Communication is one of the fundamental components of both human and non-human animal behavior because it plays a fundamental role in their socioecology. For example, the species-specific vocalizations of rhesus monkeys transmit information about the identity and the age of the caller and often provide information about sex and emotional or motivational state. Some species-specific vocalizations have also been described as functionally referential. That is, based on acoustic structure alone, monkeys are able to extract information about a vocalization's function or more loosely, its apparent meaning. Examples of such referents include different kinds of predators, social relationships, and food. While there is a long and rich history of using species-specific vocalizations as probes of neural function in non-human primates, these studies have focused almost exclusively on how particular acoustic features of a vocalization are coded by cortical neurons. No studies, though, have identified the higher-order mechanisms, such as categorization, needed to process a vocalization's function or the mechanisms. We have begun to fill these gaps by designing behavioral and neurophysiological experiments that test how monkeys discriminate and categorize between vocalizations based on their apparent meaning; the neurophysiological experiments focus on activity in the prefrontal cortex and superior temporal sulcus.
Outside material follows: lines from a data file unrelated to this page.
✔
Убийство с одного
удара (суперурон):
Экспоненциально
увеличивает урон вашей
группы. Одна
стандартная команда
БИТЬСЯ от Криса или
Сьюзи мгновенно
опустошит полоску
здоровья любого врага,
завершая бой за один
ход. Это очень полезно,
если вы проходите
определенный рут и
An important concept in cognitive neuroscience is that the spatial and non-spatial processing of auditory and visual stimuli occurs in parallel pathways. A "dorsal" pathway processes the spatial attributes of a stimulus. A "ventral" pathway processes the non-spatial attributes. Since area LIP is part of the dorsal pathway, it should preferentially process the spatial attributes of an auditory stimulus, whereas since the vPFC is part of the ventral pathway, it should preferentially process the non-spatial attributes of an auditory stimulus. We test the hypothesis that these pathways are not segregated but instead the mixture of spatial and non-spatial information may benefit those computations that form unified perceptual events that can accurately guide goal-directed behavior.
Goal-directed behavior is the essence of adaptation because it allows humans and other animals to respond to different environmental scenarios. It can be thought of as the formation of dynamic links between stimuli and actions. Goal-directed behavior can be as simple as shifting your gaze toward an auditory stimulus or as complex as deciding to learn calculus. We test the role that the lateral intraparietal area (area LIP) plays in forming links between different modality stimuli and actions. In particular, we focus on the roles that context, behavioral salience, and attention have in forming these links. We also examine more fundamental computational issues (e.g., reference frames) that are required by a cortical area mediating different modality stimuli.